Maison dite de Notre-Dame-de-Rumengol, located in Landerneau (Département 29), is a Renaissance château built in the 16th century. The monument is currently closed to visitors.
In the heart of Landerneau, this 17th-century ashlar house keeps watch over the former diocesan border thanks to a corner niche housing the Virgin of Rumengol - a stone sentinel between Cornouaille and Léon.
Nestling in the urban fabric of Landerneau, the house known as Notre-Dame-de-Rumengol is one of those discreet buildings that condense, in their stones, centuries of religious, administrative and social history. Built in the 17th century in the purest style of the Breton bourgeoisie of the time, it is initially striking for the elegant sobriety of its architecture: a carefully dressed ashlar facade, punctuated by modillioned cornices and crowned with pedimented dormers that testify to the care taken in the composition. What really sets this house apart from its neighbours is the sculpted niche in the corner. Contemporary with the building, it houses a statue of Notre-Dame-de-Rumengol, a Marian figure venerated throughout western Brittany, whose shrine is a few leagues to the south, in the Cranou forest. This presence is not insignificant: the house once marked the official boundary between the dioceses of Cornouaille and Léon, two of Brittany's nine historic bishoprics. The Virgin of the corner thus played the role of a sacred boundary marker, an invisible frontier between two ecclesiastical worlds. To visit this house is to plunge into the daily life of Landerneau's merchant bourgeoisie during the Grand Siècle. Landerneau, then a busy port on the Elorn, was a lively commercial and intellectual centre, and its merchants' houses rivalled each other in refined architectural detail. The house of Notre-Dame-de-Rumengol is part of this urban emulation, while carrying an additional symbolic charge, that of Breton faith and sacred geography. Listed as a Historic Monument since 1928, the building can be admired from the street, offering the attentive walker the spectacle of remarkably well-preserved Breton civil architecture. Lovers of urban heritage, popular religion and local history will find it a source of contemplation and reflection on how ordinary buildings can become extraordinary when they come into contact with human history and the sacred.

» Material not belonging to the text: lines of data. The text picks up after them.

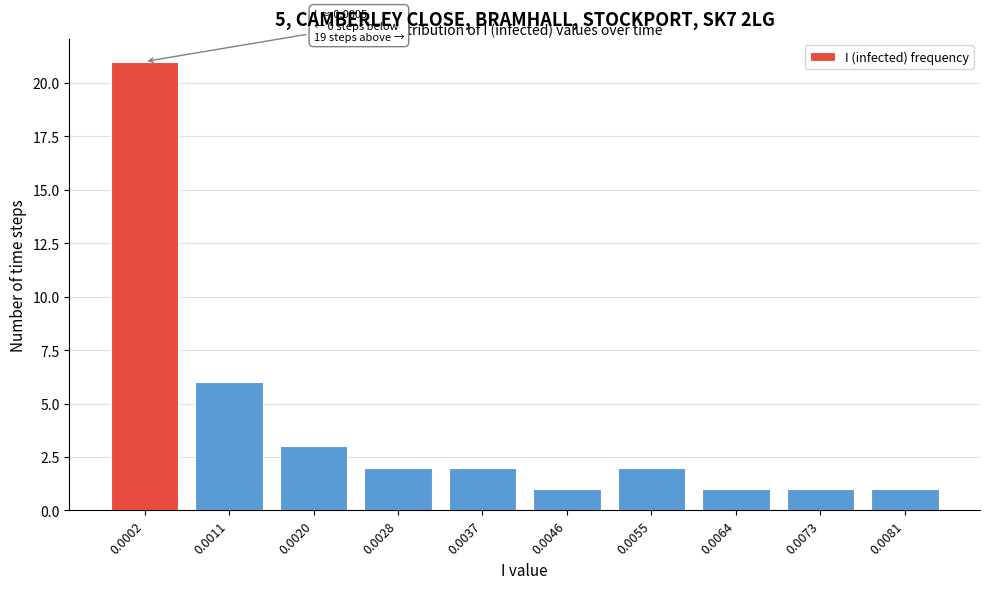

Reading left to right, what are all the values shown in this chart?

21	6	3	2	2	1	2	1	1	1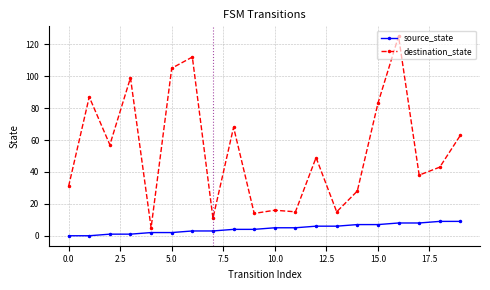

What is the highest value of the source_state series?

9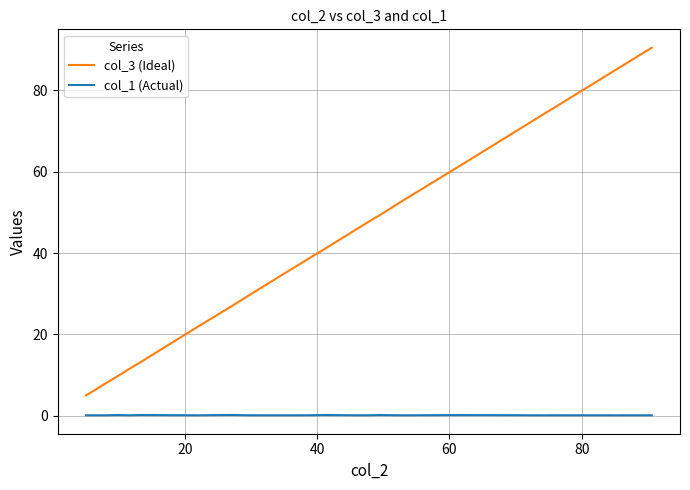

What is the difference between the maximum and minimum values in the col_3 (Ideal) series?

85.5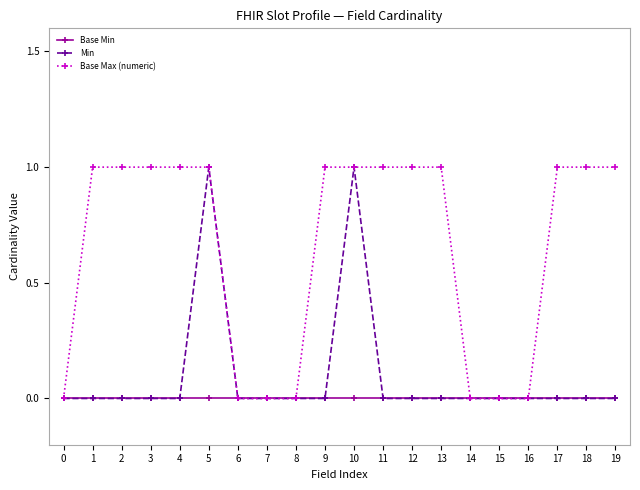

What is the total value across all series at 18?

1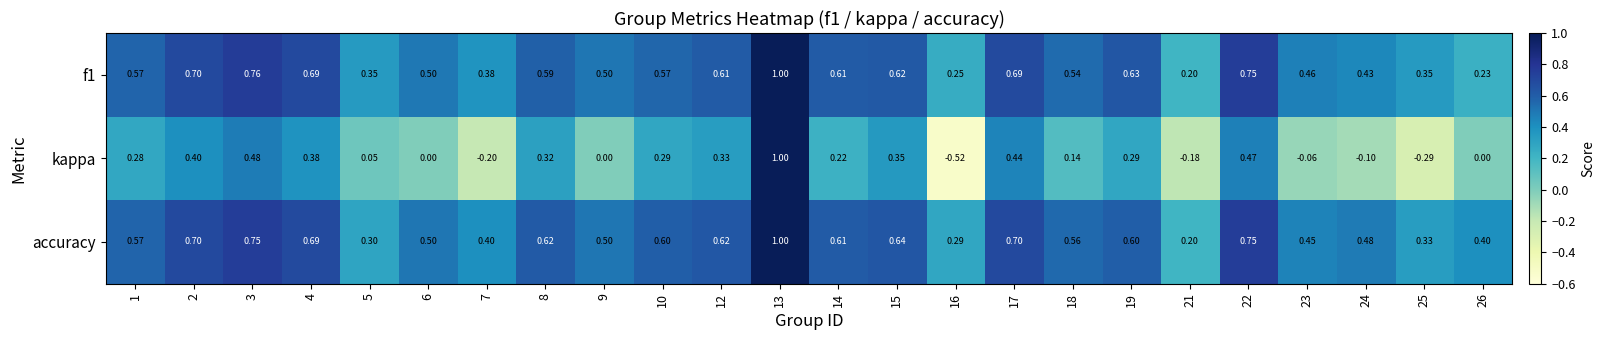

Between 17 and 24, which series saw the biggest shift?

kappa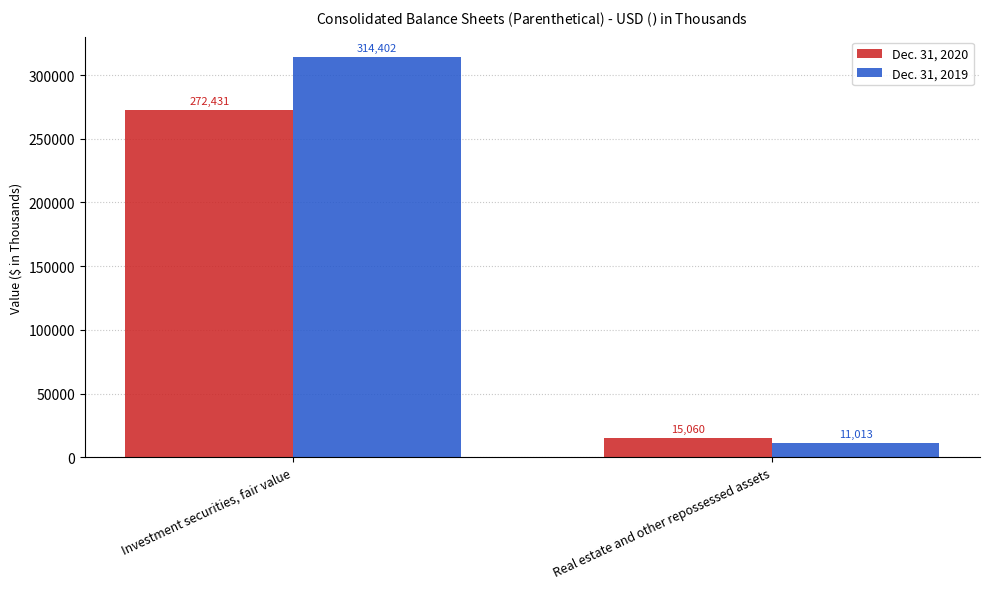

Which series has the widest spread of values?

Dec. 31, 2019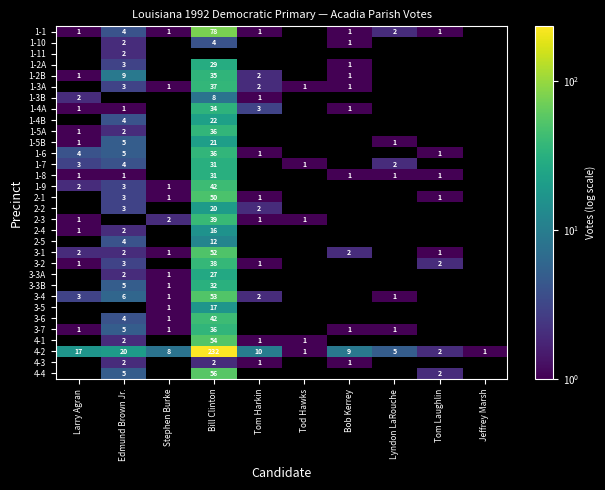

The 1-3A series shows 2 at Edmund Brown Jr.. True or false?

False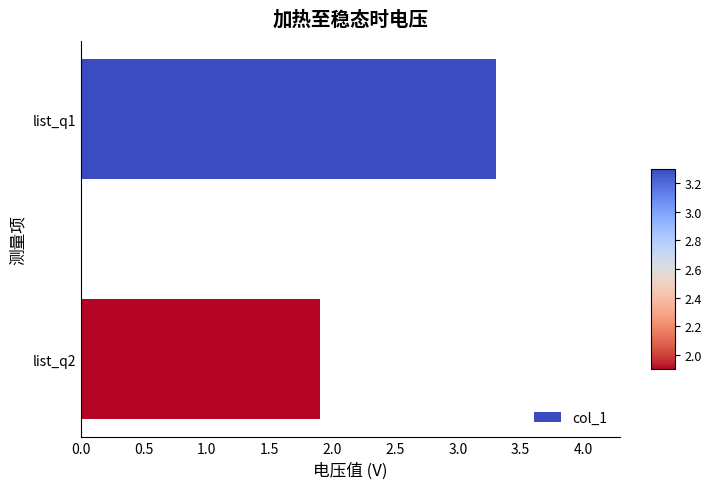

True or false: the data shows 1.9 at list_q2.

True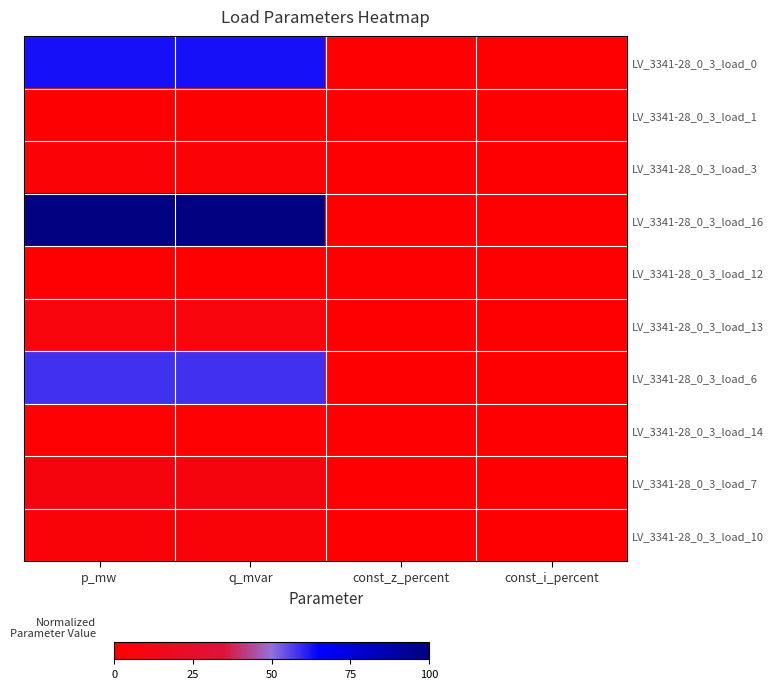

At how many categories does at least one series exceed 82?

2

The house at Notre-Dame-de-Rumengol is a fine example of 17th-century Breton civil architecture, a style that blends the robustness of local tradition with classical influences from Paris and Italy via engravings and architectural treatises circulating in the cultured circles of the time. Built entirely of ashlar, the façade's regularity and quality of workmanship betray the social ambitions of its patron. The vertical composition is punctuated by cornices with modillions - the small projecting brackets supporting the eaves - which testify to a knowledge of the ancient orders re-read by the French architecture of the Grand Siècle. The pedimented dormers that pierce the roof add a classical elegance to the whole, their stone triangles standing out against the slate slope in an architectural vocabulary common to the mansions of the wealthy Breton bourgeoisie. The corner of the house is the focal point of the building: the carefully crafted niche frames the Marian statue in an architectural device that is both functional and symbolic, transforming a simple facade return into a veritable urban altar. The whole reflects the mastery of Breton stonemasons, whose tradition dates back to the great cathedrals and medieval castles of the region.
Maison dite de Notre-Dame-de-Rumengol is located in Landerneau, Département 29 department, Bretagne region, France.
Maison dite de Notre-Dame-de-Rumengol dates back to a period built during the Renaissance (16th century).
Maison dite de Notre-Dame-de-Rumengol is currently closed to visitors.